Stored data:
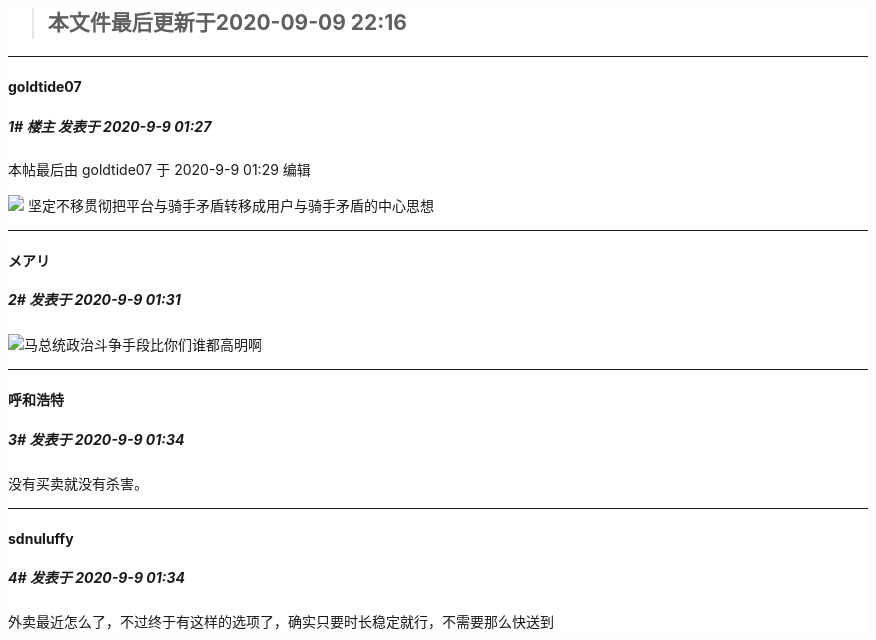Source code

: > ## **本文件最后更新于2020-09-09 22:16** 



*****

####  goldtide07  
##### 1#       楼主       发表于 2020-9-9 01:27



 本帖最后由 goldtide07 于 2020-9-9 01:29 编辑 

<img src="https://obs-hwe2-p1.obs.cn-east-2.myhwclouds.com/media/72000079/15995860086009.jpg" referrerpolicy="no-referrer">
坚定不移贯彻把平台与骑手矛盾转移成用户与骑手矛盾的中心思想







*****

####  メアリ  
##### 2#       发表于 2020-9-9 01:31



<img src="https://static.saraba1st.com/image/smiley/face2017/037.png" referrerpolicy="no-referrer">马总统政治斗争手段比你们谁都高明啊







*****

####  呼和浩特  
##### 3#       发表于 2020-9-9 01:34




没有买卖就没有杀害。








*****

####  sdnuluffy  
##### 4#       发表于 2020-9-9 01:34




外卖最近怎么了，不过终于有这样的选项了，确实只要时长稳定就行，不需要那么快送到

● **Directive**
Output the entries above exactly, without their pictures.

● **Result of the task**
Source code

: > ## **本文件最后更新于2020-09-09 22:16** 



*****

####  goldtide07  
##### 1#       楼主       发表于 2020-9-9 01:27



 本帖最后由 goldtide07 于 2020-9-9 01:29 编辑 

<img src="https://obs-hwe2-p1.obs.cn-east-2.myhwclouds.com/media/72000079/15995860086009.jpg" referrerpolicy="no-referrer">
坚定不移贯彻把平台与骑手矛盾转移成用户与骑手矛盾的中心思想







*****

####  メアリ  
##### 2#       发表于 2020-9-9 01:31



<img src="https://static.saraba1st.com/image/smiley/face2017/037.png" referrerpolicy="no-referrer">马总统政治斗争手段比你们谁都高明啊







*****

####  呼和浩特  
##### 3#       发表于 2020-9-9 01:34




没有买卖就没有杀害。








*****

####  sdnuluffy  
##### 4#       发表于 2020-9-9 01:34




外卖最近怎么了，不过终于有这样的选项了，确实只要时长稳定就行，不需要那么快送到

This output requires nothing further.